Laws are flexible and should be overridden by public opinion.
>However, in your system, >the law never changes, thus >I have no input into >the laws I have to >obey. Isn't that a dictatorship?
Or a theocracy.
>This too is great (I do >recognise when you say something >true). However, do you realise >that the way we (Westerners) >live everyday hurts and has >hurt millions of people around >the globe?
How so?
>Have you ever been forced to >donate to charity?
It's called foreign aid, social security, and welfare. My tax dollars go to all sorts of things I might, or might not approve of.
>Didn't think so. >Maybe a more relevant example of >what you are trying to >say would be: Why should >I (speaking of myself, as >a member of the middle-class) >be forced (through taxes) to >pay for a hospital in >some poor area of my >country that I will never >go to?

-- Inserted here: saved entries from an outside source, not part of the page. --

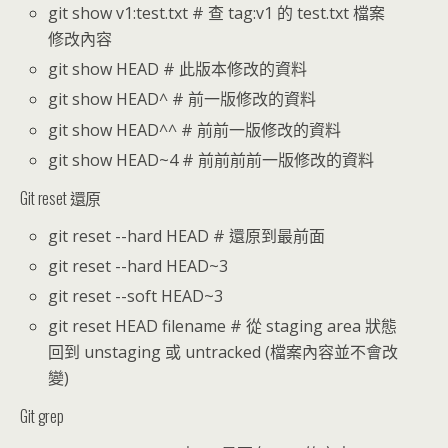
git show v1:test.txt # 查 tag:v1 的 test.txt 檔案
修改內容
git show HEAD # 此版本修改的資料
git show HEAD^ # 前一版修改的資料
git show HEAD^^ # 前前一版修改的資料
git show HEAD~4 # 前前前前一版修改的資料
Git reset 還原
git reset --hard HEAD # 還原到最前面
git reset --hard HEAD~3
git reset --soft HEAD~3
git reset HEAD filename # 從 staging area 狀態
回到 unstaging 或 untracked (檔案內容並不會改
變)
Git grep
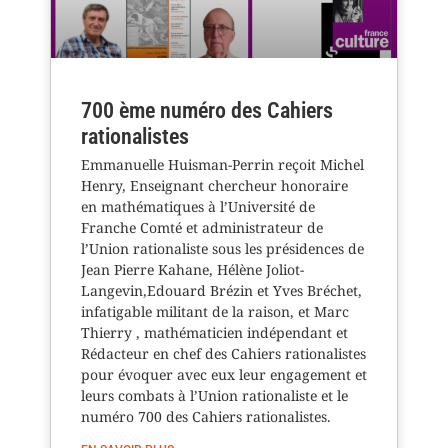
700 ème numéro des Cahiers
rationalistes
Emmanuelle Huisman-Perrin reçoit Michel
Henry, Enseignant chercheur honoraire
en mathématiques à l’Université de
Franche Comté et administrateur de
l’Union rationaliste sous les présidences de
Jean Pierre Kahane, Hélène Joliot-
Langevin,Edouard Brézin et Yves Bréchet,
infatigable militant de la raison, et Marc
Thierry , mathématicien indépendant et
Rédacteur en chef des Cahiers rationalistes
pour évoquer avec eux leur engagement et
leurs combats à l’Union rationaliste et le
numéro 700 des Cahiers rationalistes.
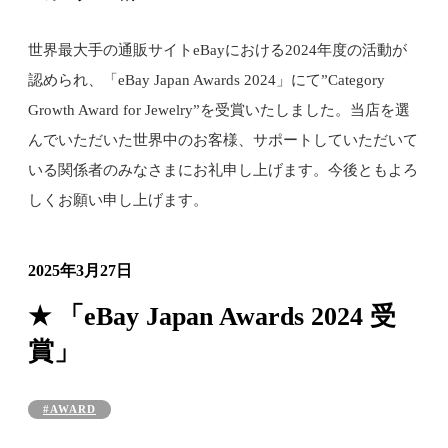
世界最大手の通販サイトeBayにおける2024年度の活動が
認められ、「eBay Japan Awards 2024」にて”Category
Growth Award for Jewelry”を受賞いたしました。当店を選
んでいただいた世界中のお客様、サポートしていただいて
いる関係者のみなさまにお礼申し上げます。今後ともよろ
しくお願い申し上げます。
2025年3月27日
★ 「eBay Japan Awards 2024 受
賞」
#AWARD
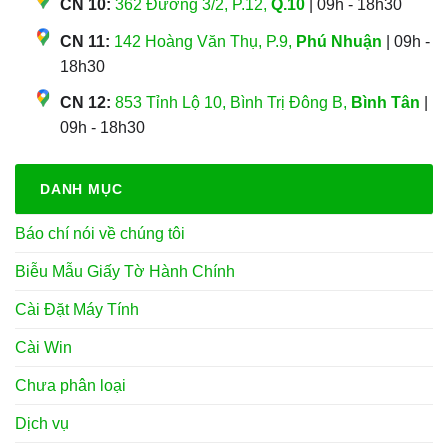
CN 10:
362 Đường 3/2, P.12,
Q.10
| 09h - 18h30
CN 11:
142 Hoàng Văn Thụ, P.9,
Phú Nhuận
| 09h -
18h30
CN 12:
853 Tỉnh Lộ 10, Bình Trị Đông B,
Bình Tân
|
09h - 18h30
DANH MỤC
Báo chí nói về chúng tôi
Biễu Mẫu Giấy Tờ Hành Chính
Cài Đặt Máy Tính
Cài Win
Chưa phân loại
Dịch vụ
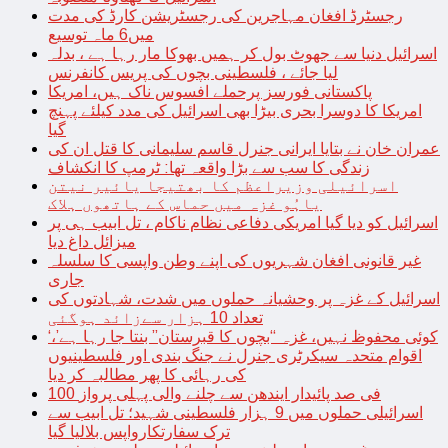
رجسٹرڈ افغان مہاجرین کی رجسٹریشن کارڈ کی مدت
میں6 ماہ توسیع
اسرائیل دنیا سے جھوٹ بول کر ہمیں بھوکا مار رہا ہے ، بدلہ
لیا جائے ، فلسطینی بچوں کی پریس کانفرنس
پاکستانی فورسز پرحملے افسوس ناک ہیں، امریکا
امریکا کا دوسرا بحری بیڑا بھی اسرائیل کی مدد کیلئے پہنچ
گیا
عمران خان نے بتایا ایرانی جنرل قاسم سلیمانی کا قتل ان کی
زندگی کا سب سے بڑا واقعہ تھا: ٹرمپ کا انکشاف
اسرائیلی وزیراعظم کا بھتیجا یائیر نیتن
یاہُو غزہ میں حماس کے ہاتھوں ہلاک
اسرائیل کو دیا گیا امریکی دفاعی نظام ناکام ، تل ابیب ہی پر
میزائل داغ دیا
غیر قانونی افغان شہریوں کی اپنے وطن واپسی کا سلسلہ
جاری
اسرائیل کے غزہ پر وحشیانہ حملوں میں شدت، شہادتوں کی
تعداد 10 ہزار سےزائد ہوگئی
‘کوئی محفوظ نہیں، غزہ “بچوں کا قبرستان” بنتا جا رہا ہے’،
اقوام متحدہ سیکرٹری جنرل نے جنگ بندی اور فلسطینیوں
کی رہائی کا پھر مطالبہ کر دیا
100 فی صد پائیدار ایندھن سے چلنے والی پہلی پرواز
اسرائیلی حملوں میں 9 ہزار فلسطینی شہید؛ تل ابیب سے
ترک سفارتکارواپس بلالیا گیا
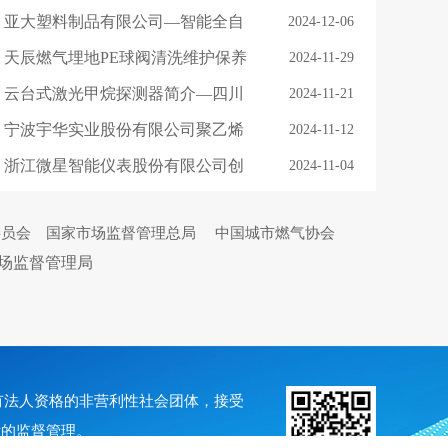
体检测解决方案
亚大塑料制品有限公司—智能全自
2024-12-06
动电容焊机
天辰燃气埋地PE球阀清洗维护保养
2024-11-29
云台式激光甲烷探测器简介—四川
2024-11-21
希尔得科技有限公司
宁波宇华实业股份有限公司聚乙烯
2024-11-12
管道焊接缺陷无损检测技术现状与
浙江微星智能仪表股份有限公司创
2024-11-04
发展趋势
新产品
委员会
国家市场监督管理总局
中国城市燃气协会
场监督管理局
具有法人资格的非营利性社会团体，接受
厅的监督管理。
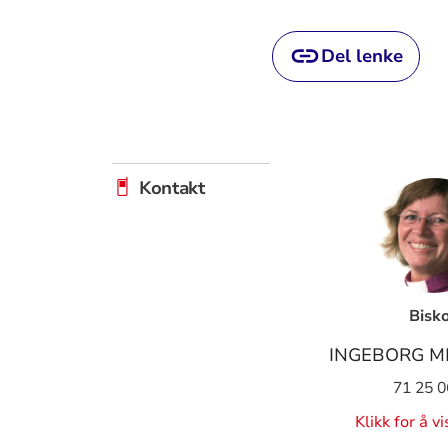
Del lenke
Kontakt
Bisk
INGEBORG M
71 25 0
Klikk for å v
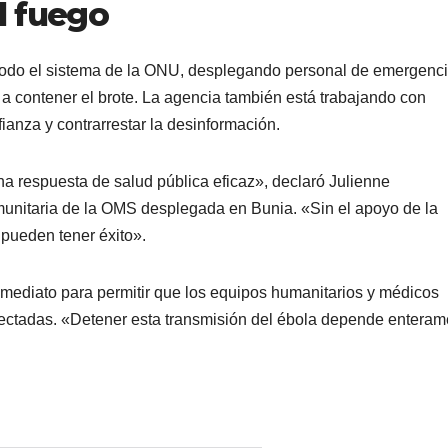
l fuego
todo el sistema de la ONU, desplegando personal de emergenci
 a contener el brote. La agencia también está trabajando con
ianza y contrarrestar la desinformación.
a respuesta de salud pública eficaz», declaró Julienne
munitaria de la OMS desplegada en Bunia. «Sin el apoyo de la
 pueden tener éxito».
inmediato para permitir que los equipos humanitarios y médicos
ectadas. «Detener esta transmisión del ébola depende enteram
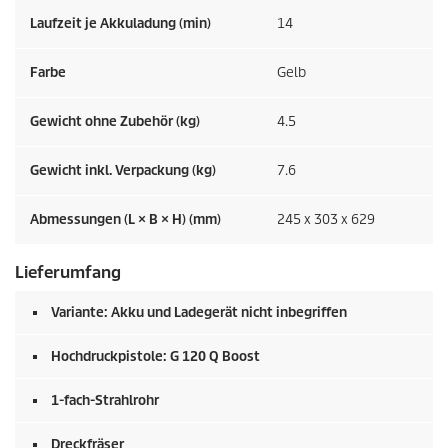
Laufzeit je Akkuladung (min)
14
Farbe
Gelb
Gewicht ohne Zubehör (kg)
4.5
Gewicht inkl. Verpackung (kg)
7.6
Abmessungen (L × B × H) (mm)
245 x 303 x 629
Lieferumfang
Variante: Akku und Ladegerät nicht inbegriffen
Hochdruckpistole: G 120 Q Boost
1-fach-Strahlrohr
Dreckfräser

Exactly. Now you're coming around.
>Some people are >campaigning to reduce freedom (anti-abortion).
You could say they are campaigning to increase freedom for the fetus.
>They can because they have >freedom of speech. However, I >disagree with them because they >want to reduce individual freedoms.
It goes both ways. Most people would agree with choice, and most would also think that a 7 month old fetus is also a person. Most people just do not want to say that they are okay with murder, unless it's a innocent black man on death row. Call it what it is, and be okay with it.
>>Why must you force other people to give it up? > >Damn lazy bums.
There are all sorts of reasons to have transfer payments. One of which is security of the people in power. You go to other places where the poor do not have anything you start to see 'warring' factions.
>>Why should the masses collectively have power >>over what everyone else does?
Because might makes right, even if that isn't right.
>If you have freedom of speech >and access to political power >(i.e. democracy), then you can >fight the masses.
You can try and convince the masses, but unless you're pulling the strings you don't really have any power. >>"the people", as well-intentional as they may >>seem, do not know what's best for me, just as I >>and others don't know what's best for them > >And yet we can all live >under and abide by the >same set of inflexible laws. >How strange.
Americans wouldn't know revolution if it came to them in various forms and then were assasinated by the powers that be...
>>They don't know what is going on in domestic, >>national, and foreign affairs every minute. > >And who does? And who should >make decisions that involve the >whole nation? A detached expert >(or rather, "expert") who ignores >whatever the stupid uninformed people >may be asking for?
Or should you leave the uneducated masses with the nuclear launch controls?